La lettera è scaturita dall’interruzione prolungata del servizio da parte della società, con tutte le conseguenze negative che ciò può causare all’igiene pubblica.
Allo scopo di risolvere la questione, nei mesi scorsi si erano tenuti diversi incontri fra l’amministrazione comunale e i rappresentanti dell’impresa, ma tutti con esito negativo. Il problema riguarda l’entità del corrispettivo in rapporto alla durata del servizio.
Il contratto sottoscritto dalla EnviroService, come fatto notare dal Comune, prevede che la durata dell’appalto sia di anni tre, per un corrispettivo complessivo di euro 15mila, senza alcun riferimento ad un periodo annuo o comunque inferiore al triennio. Pertanto, la predetta somma di 15mila euro riguarda tutti e tre gli anni, quindi non una sola annualità come pretenderebbe l’azienda appaltatrice. Infatti, nell’articolo 5 del contratto è stabilito che il corrispettivo deve essere erogato all’inizio della convenzione, cosa palesemente incompatibile con un pagamento da effettuare annualmente.
“Alla luce delle su esposte considerazioni – si legge nella nota inviata dal Comune alla EnviroService srl – e visto che il corrispettivo pattuito risulta ormai da tempo già erogato, si rinnova l’invito a ripristinare immediatamente il servizio, arbitrariamente interrotto”.

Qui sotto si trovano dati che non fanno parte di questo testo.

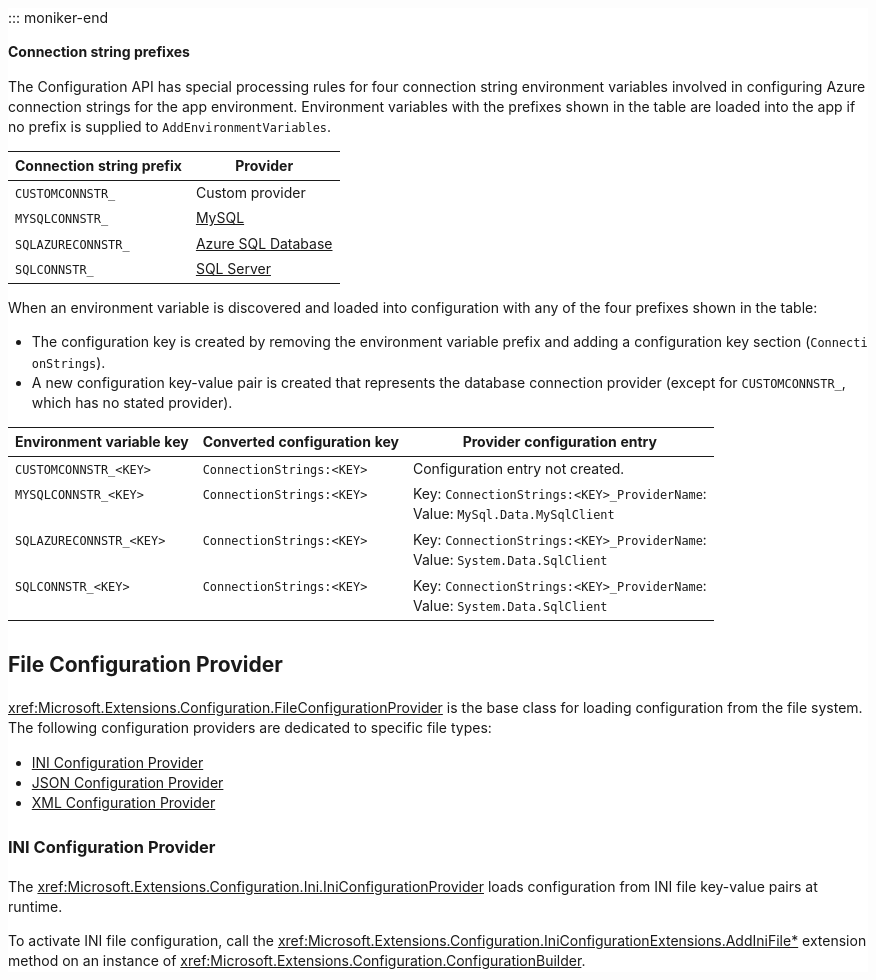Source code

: ::: moniker-end

**Connection string prefixes**

The Configuration API has special processing rules for four connection string environment variables involved in configuring Azure connection strings for the app environment. Environment variables with the prefixes shown in the table are loaded into the app if no prefix is supplied to `AddEnvironmentVariables`.

| Connection string prefix | Provider |
| ------------------------ | -------- |
| `CUSTOMCONNSTR_` | Custom provider |
| `MYSQLCONNSTR_` | [MySQL](https://www.mysql.com/) |
| `SQLAZURECONNSTR_` | [Azure SQL Database](https://azure.microsoft.com/services/sql-database/) |
| `SQLCONNSTR_` | [SQL Server](https://www.microsoft.com/sql-server/) |

When an environment variable is discovered and loaded into configuration with any of the four prefixes shown in the table:

* The configuration key is created by removing the environment variable prefix and adding a configuration key section (`ConnectionStrings`).
* A new configuration key-value pair is created that represents the database connection provider (except for `CUSTOMCONNSTR_`, which has no stated provider).

| Environment variable key | Converted configuration key | Provider configuration entry                                                    |
| ------------------------ | --------------------------- | ------------------------------------------------------------------------------- |
| `CUSTOMCONNSTR_<KEY>`    | `ConnectionStrings:<KEY>`   | Configuration entry not created.                                                |
| `MYSQLCONNSTR_<KEY>`     | `ConnectionStrings:<KEY>`   | Key: `ConnectionStrings:<KEY>_ProviderName`:<br>Value: `MySql.Data.MySqlClient` |
| `SQLAZURECONNSTR_<KEY>`  | `ConnectionStrings:<KEY>`   | Key: `ConnectionStrings:<KEY>_ProviderName`:<br>Value: `System.Data.SqlClient`  |
| `SQLCONNSTR_<KEY>`       | `ConnectionStrings:<KEY>`   | Key: `ConnectionStrings:<KEY>_ProviderName`:<br>Value: `System.Data.SqlClient`  |

## File Configuration Provider

<xref:Microsoft.Extensions.Configuration.FileConfigurationProvider> is the base class for loading configuration from the file system. The following configuration providers are dedicated to specific file types:

* [INI Configuration Provider](#ini-configuration-provider)
* [JSON Configuration Provider](#json-configuration-provider)
* [XML Configuration Provider](#xml-configuration-provider)

### INI Configuration Provider

The <xref:Microsoft.Extensions.Configuration.Ini.IniConfigurationProvider> loads configuration from INI file key-value pairs at runtime.

To activate INI file configuration, call the <xref:Microsoft.Extensions.Configuration.IniConfigurationExtensions.AddIniFile*> extension method on an instance of <xref:Microsoft.Extensions.Configuration.ConfigurationBuilder>.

Il Comune, inoltre, ha avvertito l’impresa che, in caso di persistente inadempimento, dovrà adire le vie legali per tutelare le proprie ragioni. Nel frattempo, stante l’arrivo del caldo e le possibili conseguenze derivanti dal mancato smaltimento delle deiezioni canine, il settore tecnico comunale ha già avviato le procedure per individuare una ditta specializzata a cui affidare la pulizia straordinaria dei contenitori, che avrà inizio a breve.